Good Developer: "We got that error again. I'm rebuilding the test environment so we can replay it."

Good Manager: "WTF? I thought Dave said he fixed that? Hey Dave, didn't you fix that error? Why are we wasting our time again with this?

Versus:

Ass-hat Manager: "What are you doing?"

Good Developer: "We got that error again. I'm rebuilding the test environment so we can replay it."

Ass-hat Manager: "No - we don't have time. Just fix it and roll it back. Did you respond to the email about the meeting? I gotta go - I gotta 10 with Steve. Good. Ah, roll that back, and ah send that email."
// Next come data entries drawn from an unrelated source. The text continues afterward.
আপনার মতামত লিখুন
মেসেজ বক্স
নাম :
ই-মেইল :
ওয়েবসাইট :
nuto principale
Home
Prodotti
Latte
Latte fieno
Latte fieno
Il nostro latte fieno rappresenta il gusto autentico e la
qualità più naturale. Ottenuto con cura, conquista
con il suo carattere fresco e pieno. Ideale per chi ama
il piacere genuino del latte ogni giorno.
As a director, I tell all my teams to "take the time today" to get it right, so we won't be up at midnight.

David Robbins
Hey you know my manager ? ;)
webclimber
I've worked for people like that and it sucks! As a director now, I want to avoid the environments that I hated, and hopefully people will be productive for me. The folks I report to kinda hate it, but I'm a big boy and my team delivers in a big way.
David Robbins
A: 

Possibly repeating what has already been written, but YES!!! The rationale is: only find a bug once. If you can write a test which replicates the bug, you will not have to manually test for it again - your automated test will find it.
So then you fix the bug, and you can be safe in the knowledge that your software will never suffer from this bug again. This is good. It will save you time. It will save you money.

David_001
A: 

I've argued with my manager that we should reproduce the bugs locally to ensure the fix works, and more importantly so developers and QA can include the check for these cases as part of the regular release.
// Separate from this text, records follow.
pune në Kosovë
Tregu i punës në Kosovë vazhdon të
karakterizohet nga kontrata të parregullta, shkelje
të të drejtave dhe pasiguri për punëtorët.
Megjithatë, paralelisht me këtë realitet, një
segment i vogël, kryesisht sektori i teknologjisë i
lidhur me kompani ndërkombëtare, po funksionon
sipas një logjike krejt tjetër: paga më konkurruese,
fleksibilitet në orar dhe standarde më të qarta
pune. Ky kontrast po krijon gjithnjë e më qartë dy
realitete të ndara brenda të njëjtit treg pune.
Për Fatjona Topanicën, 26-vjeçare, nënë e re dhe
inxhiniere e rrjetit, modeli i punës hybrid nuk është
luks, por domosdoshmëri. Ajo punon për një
I especially agree with the part about developers and QA including checks. This is a part of what Japanese call Jidoka (which stands for "automation with a human touch"):

[...] Autonomation prevents the production of defective products, eliminates overproduction and focuses attention on understanding the problem and ensuring that it never recurs. It is a quality control process that applies the following four principles:

  1. Detect the abnormality.
  2. Stop.
  3. Fix or correct the immediate condition.
  4. Investigate the root cause and install a countermeasure.

The countermeasure is there to prevent recurrence. This is how you build a Poka-Yoke - mistake-proof - process (and a process that lets defects occur is a defective process). Good managers should get that.

Pascal Thivent